Cuban Faces 2024: Mario Urquía Carreño, the Man Who Almost Destroyed Cuban Freemasonry

Protected by the authorities, the Grand Master began to take action against those who demanded his immediate resignation.

The attention the crisis received was another weapon of the Grand Master against his enemies. / Grand Lodge of Cuba/FB

14ymedio bigger14ymedio, Havana,27 December 2024 — No ingredient was missing from the drama that Cuban Masons have been involved in for almost ten months this year. The scandal, last January, over the theft of 19,000 dollars from the top – and safest – floor of the Grand Lodge building in Havana, led to a whirlwind of accusations and pronouncements that plunged the order into disrepute. The man whom all the fingers were pointed at was the Grand Master himself: Mario Urquía Carreño.

Even today it is not clear why the money, which belonged to the Llansó Masonic Asylum, was subjected to such irregular transactions among the high officials who were supposed to guard it. Urquía Carreño, who initially assumed responsibility – although not guilt – for the theft, entrenched himself in office and found an unexpected ally: the Ministry of Justice.

Protected by the authorities, the Grand Master began to take action against those who demanded his immediate resignation. Cuban Masons, historically intolerant of all forms of authoritarianism, counterattacked using the fraternity’s legal tools. During a meeting in March, he was expelled from the premises with cries of “Get out, thief!” Humiliated by his adversaries, but shrewd and well advised, Urquía Carreño demonstrated that his opponents had not followed the rules correctly and, with an endorsement from the Ministry of Justice, he was reinstated in his office.

Another variable was added to the equation: the independent press. The attention that the crisis received was another of the Grand Master’s weapons against his enemies: he accused them of revealing Masonic matters to the layman. The irony of the argument was that both State Security and some of its propaganda channels – especially the so-called Cuban Warrior – were tearing their hair out at such a lack of respect for the order.

When the situation could not be more surreal, Caridad Diego, the regime’s chief for religious affairs, intervened.

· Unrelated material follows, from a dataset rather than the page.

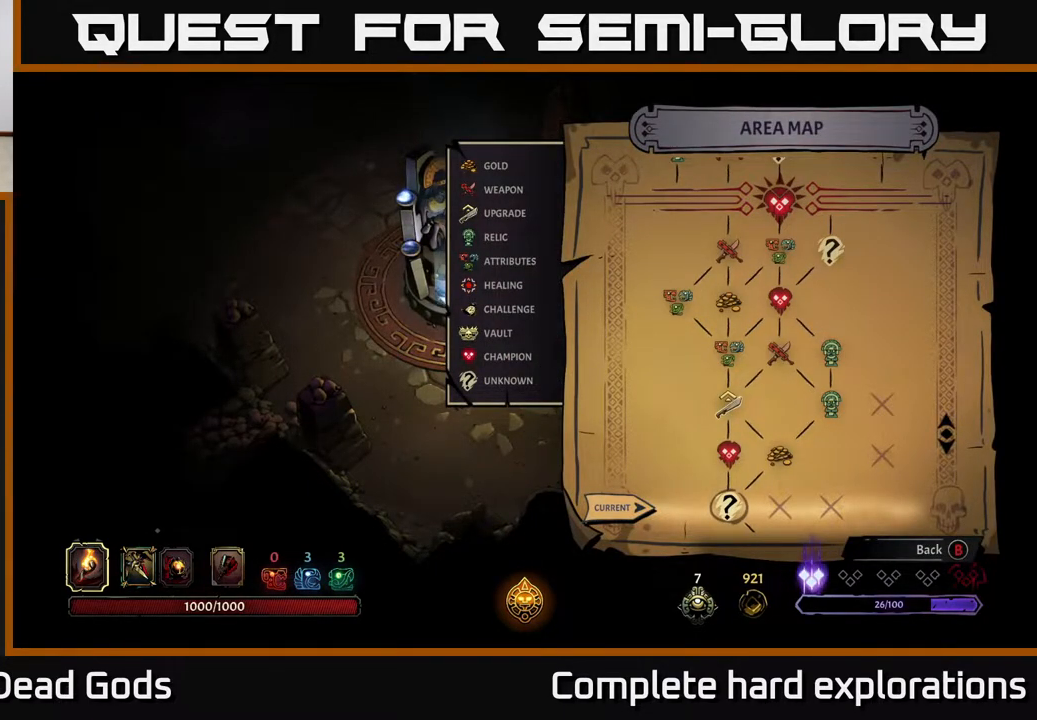
{"buttons": ["SELECT"], "left_stick": "center", "right_stick": "center", "events": [[400, "SELECT", "down"]]}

When the situation could not be more surreal, Caridad Diego, the regime’s chief for religious affairs, a person experienced in dialoguing with the fraternity, intervened. In a meeting with a group of Masons, the Communist Party official ordered the cell phones to be confiscated from the attendees and confessed that she “knew nothing of what was happening.” She urged, however, for a return to the fold of the Ministry of Justice, which is essential for the Grand Lodge to remain legal in the country.

In August, Urquía Carreño capitulated “for the good of the institution” and resigned from office. There had been months of extreme tension and schism, in practice, with the Supreme Council for the 33rd Degree – the second most important Masonic institution in Cuba – and with its leader, José Ramón Viñas, his antagonist. He had left Freemasonry on the brink of institutional abyss and one step away from losing the recognition, and therefore the financing, of Masons from other countries. Cuban emigrants in Florida already considered him an agent of counterintelligence.

A month later, in another equally unexpected move, the former Grand Master was arrested at the police station in Zanja y Dragones. He seemed to have lost the favor of his former protectors and his Masonic status was in question. Since then, it is unknown what has become of him.